From March 5th to the 11th, we’re celebrating National Groundwater Awareness Week by calling attention to the importance of this vital source of drinking water. The issues surrounding groundwater are particularly important to California as we continue to battle a persistent drought. Hundreds of drinking water wells have gone dry, with even more susceptible to the same fate. Eighty-five percent of Californians rely on groundwater for some or all of their water supply.
Because of our leadership in protecting groundwater, Clean Water Action was invited to join the Department of Water Resources in Sacramento on Monday to kick off Groundwater Awareness Week. Our Water Policy Analyst, Ngodoo Atume presented on the importance of engaging and protecting vulnerable communities that depend on groundwater.
"Groundwater is not visible, so sometimes it tends to be forgotten." - Ngodoo Atume
During a typical year, approximately 40 percent of California’s total water supply comes from groundwater, with that number going up to 60 percent or more during dry years. As the extremes of climate and drought become more persistent due to climate change, groundwater serves as a critical buffer against the ever growing impacts of climate change. California’s groundwater basins hold about 20 times as much water as our surface reservoirs.

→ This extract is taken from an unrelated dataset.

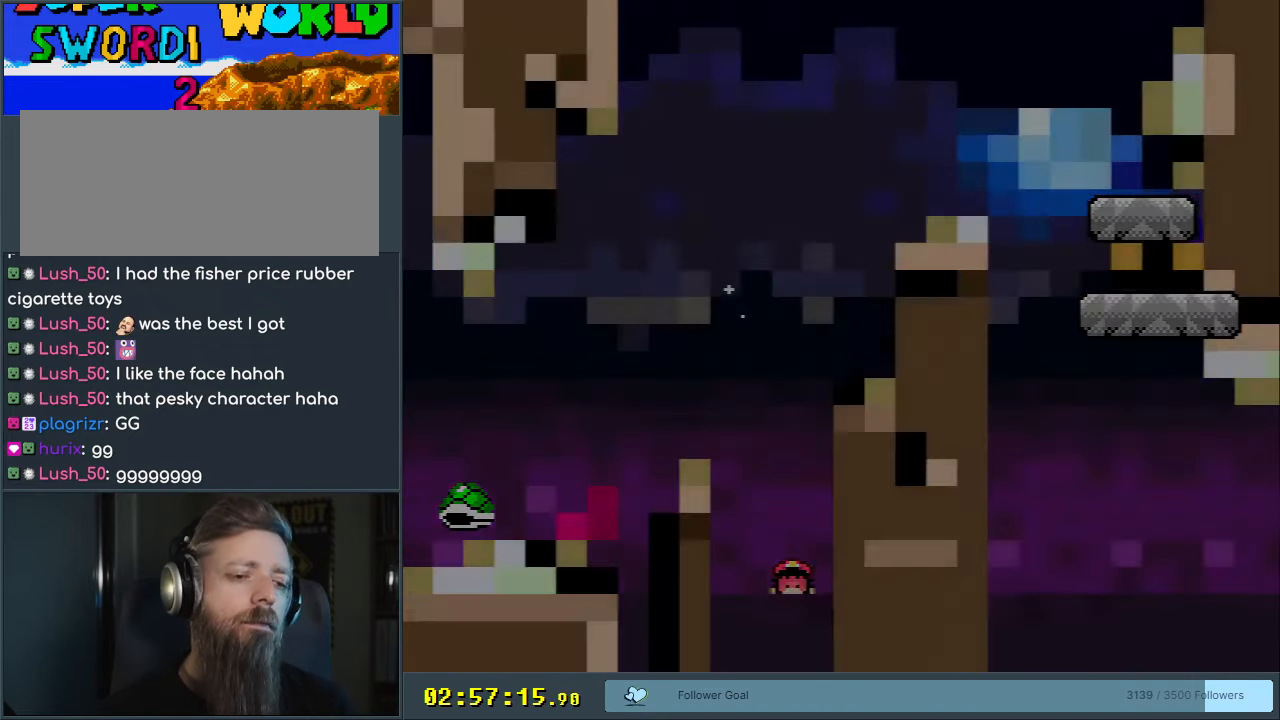
{"buttons": [], "events": [[467, "B", "down"], [500, "B", "up"]]}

There have been major steps regarding groundwater on both a state and national level. In 2014 California passed the Sustainable Groundwater Management Act (SGMA) as a step in achieving sustainability to our state’s depleted groundwater reserve, and since then Clean Water Action in collaboration with other environmental justice organizations have worked tirelessly to ensure equity in the implementation of SGMA. Last week, the California Department of Water Resources failed 6 groundwater management plans in the San Joaquin Valley for lack of protection of groundwater users. The State will be taking over management of these plans.
There’s still much work to be done. We will continue to work with the state to ensure that all disadvantaged communities and drinking water users are protected from groundwater decline and contamination. We were pleased to see that Governor Newsom recently signed an executive order requiring all local Groundwater Sustainability Agencies (GSAs) to create and execute plans focused on the equitable distribution of our groundwater.